Is very interesting but I'm not aware of any SOC that supports it.

> It would be really sweet to run something which speaks wifi even for short durations, if it recieves its energy from ephemeral radio.

One interesting source of power is a simple coil-and-diode to harvest radio waves, do this for a while until you have enough power to boot your device, take a reading and send off a sample.

A few mW for a few seconds every couple of hours or so would be a good target. 100's to 1000's of mWs would take so long to harvest that you'd likely never get there because of leakage.

And 'speaking' is the right term, I don't seen an easy way for such comms to be bi-directional without a lot more power to be consumed.



I wonder how much energy you can harvest from FM broadcast radios stations, those signals are pretty strong.
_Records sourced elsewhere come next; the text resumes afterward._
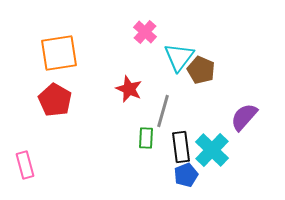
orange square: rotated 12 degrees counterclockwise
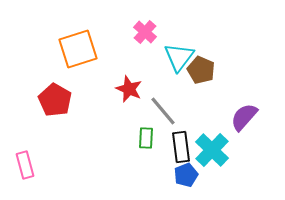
orange square: moved 19 px right, 4 px up; rotated 9 degrees counterclockwise
gray line: rotated 56 degrees counterclockwise
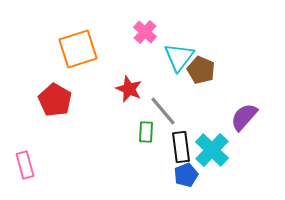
green rectangle: moved 6 px up
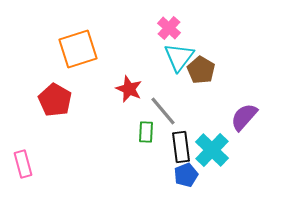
pink cross: moved 24 px right, 4 px up
brown pentagon: rotated 8 degrees clockwise
pink rectangle: moved 2 px left, 1 px up
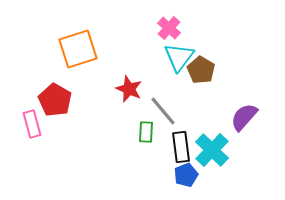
pink rectangle: moved 9 px right, 40 px up
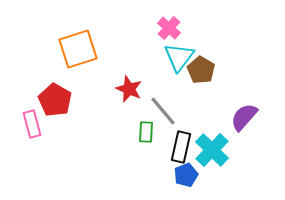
black rectangle: rotated 20 degrees clockwise
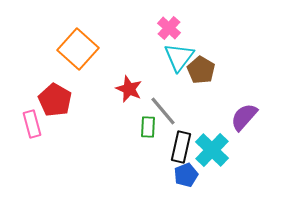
orange square: rotated 30 degrees counterclockwise
green rectangle: moved 2 px right, 5 px up
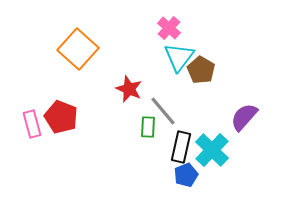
red pentagon: moved 6 px right, 17 px down; rotated 8 degrees counterclockwise
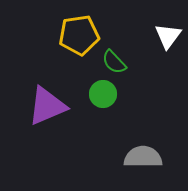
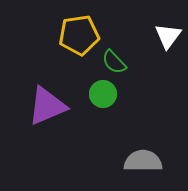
gray semicircle: moved 4 px down
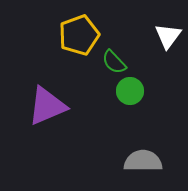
yellow pentagon: rotated 12 degrees counterclockwise
green circle: moved 27 px right, 3 px up
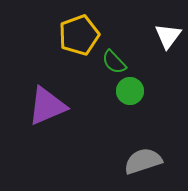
gray semicircle: rotated 18 degrees counterclockwise
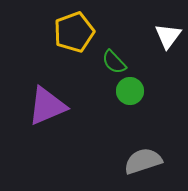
yellow pentagon: moved 5 px left, 3 px up
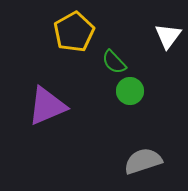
yellow pentagon: rotated 9 degrees counterclockwise
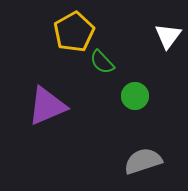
green semicircle: moved 12 px left
green circle: moved 5 px right, 5 px down
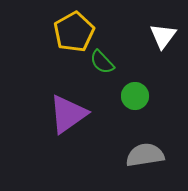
white triangle: moved 5 px left
purple triangle: moved 21 px right, 8 px down; rotated 12 degrees counterclockwise
gray semicircle: moved 2 px right, 6 px up; rotated 9 degrees clockwise
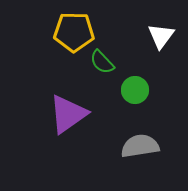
yellow pentagon: rotated 30 degrees clockwise
white triangle: moved 2 px left
green circle: moved 6 px up
gray semicircle: moved 5 px left, 9 px up
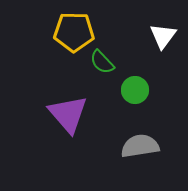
white triangle: moved 2 px right
purple triangle: rotated 36 degrees counterclockwise
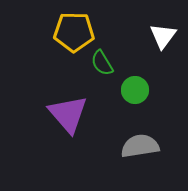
green semicircle: moved 1 px down; rotated 12 degrees clockwise
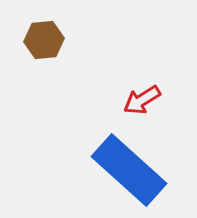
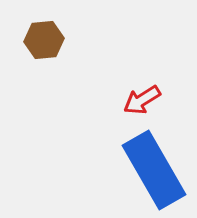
blue rectangle: moved 25 px right; rotated 18 degrees clockwise
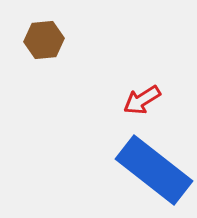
blue rectangle: rotated 22 degrees counterclockwise
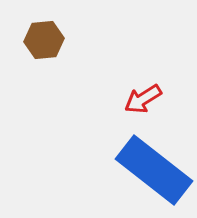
red arrow: moved 1 px right, 1 px up
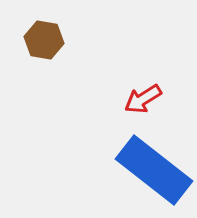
brown hexagon: rotated 15 degrees clockwise
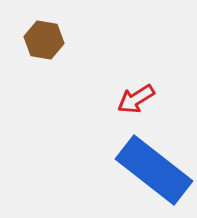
red arrow: moved 7 px left
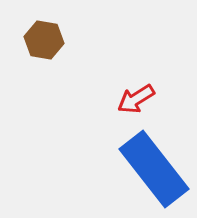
blue rectangle: moved 1 px up; rotated 14 degrees clockwise
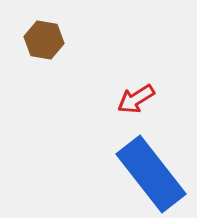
blue rectangle: moved 3 px left, 5 px down
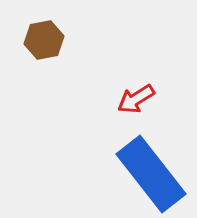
brown hexagon: rotated 21 degrees counterclockwise
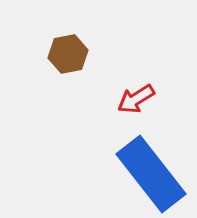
brown hexagon: moved 24 px right, 14 px down
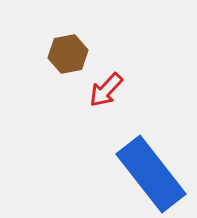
red arrow: moved 30 px left, 9 px up; rotated 15 degrees counterclockwise
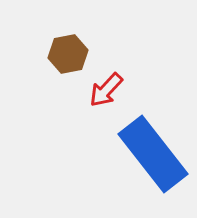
blue rectangle: moved 2 px right, 20 px up
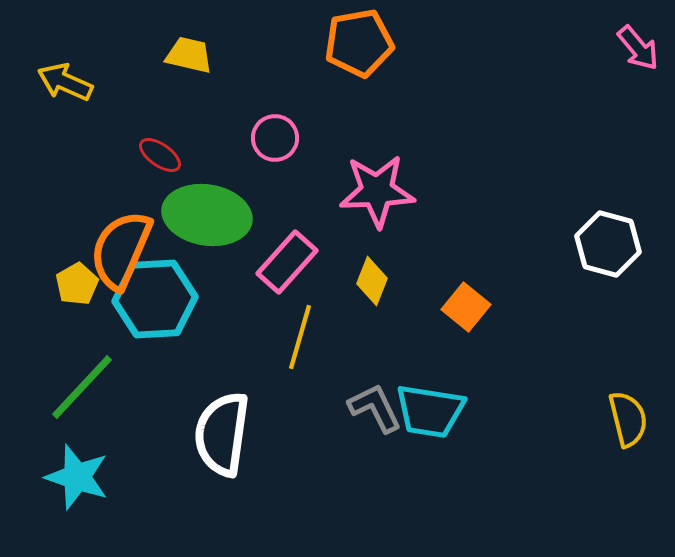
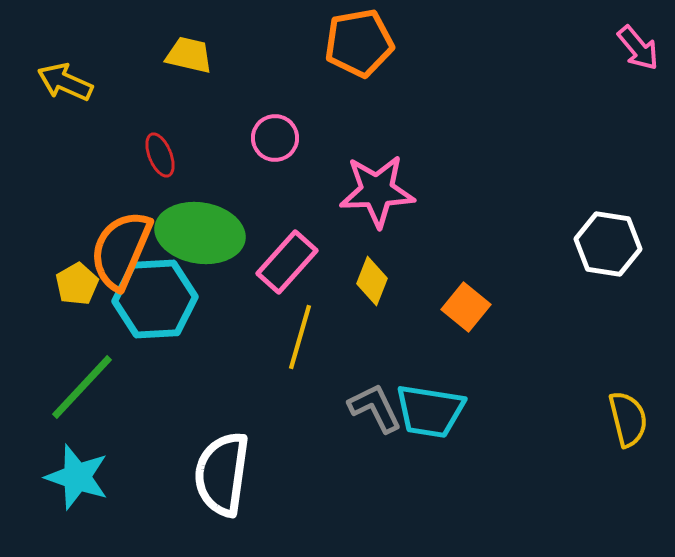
red ellipse: rotated 33 degrees clockwise
green ellipse: moved 7 px left, 18 px down
white hexagon: rotated 6 degrees counterclockwise
white semicircle: moved 40 px down
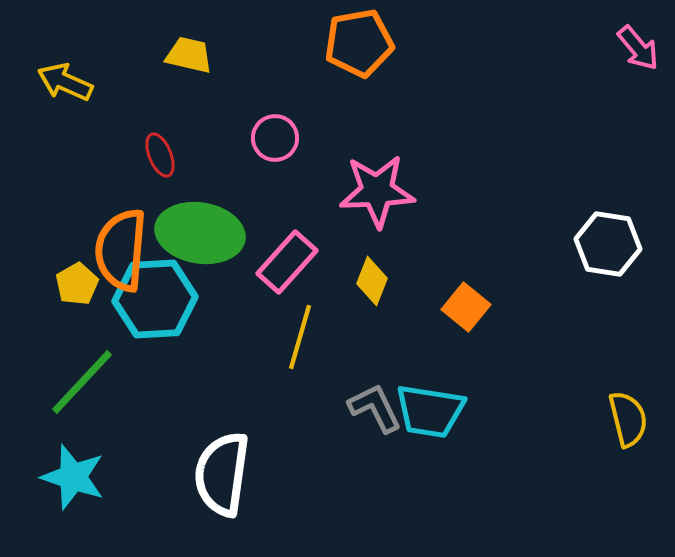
orange semicircle: rotated 18 degrees counterclockwise
green line: moved 5 px up
cyan star: moved 4 px left
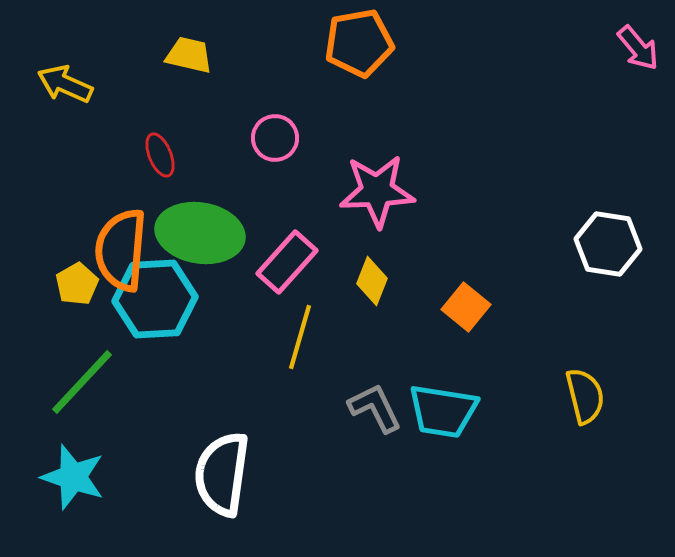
yellow arrow: moved 2 px down
cyan trapezoid: moved 13 px right
yellow semicircle: moved 43 px left, 23 px up
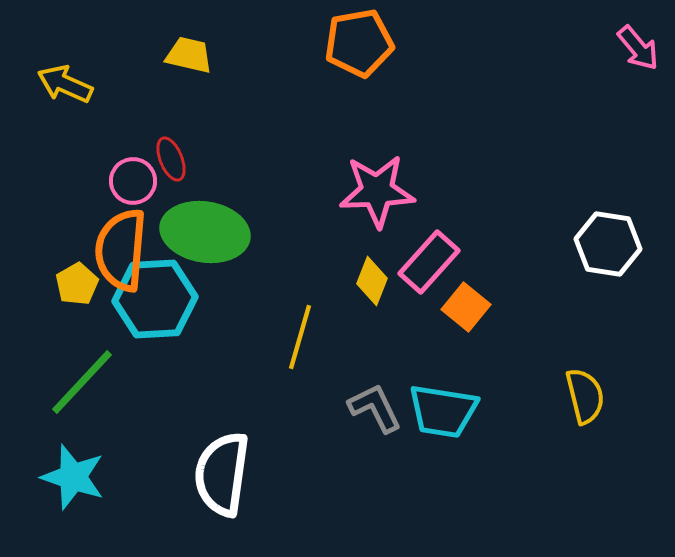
pink circle: moved 142 px left, 43 px down
red ellipse: moved 11 px right, 4 px down
green ellipse: moved 5 px right, 1 px up
pink rectangle: moved 142 px right
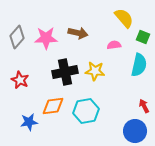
Edit: I calculated a power flux density of 2.648µW/cm^2 from 3.16mV/m (70 dBµ) which is the 'city-grade contour' in the US. There seem to exist a patent for that, from a company called Freevolt (http://www.getfreevolt.com/).


Power law, so it's very much dependent on your distance to the transmitter.

In NL some clever person figured out that he could power his fluorescent tubes from the broadcasting tower across the street and promptly got sued for theft...


Was the case ultimately decided against him? I mean, if they're radiating energy into his property, I'd imagine he could do whatever he wants with it.


I think yes, but it's long ago that I read about it. I'll try to dig up some info on this, it's interesting and now I want to know the exact details.

I've found another reference to this(dutch):

http://www.philipsradios.nl/forum/index.php?mode=thread&id=1...


"Is very interesting but I'm not aware of any SOC that supports it."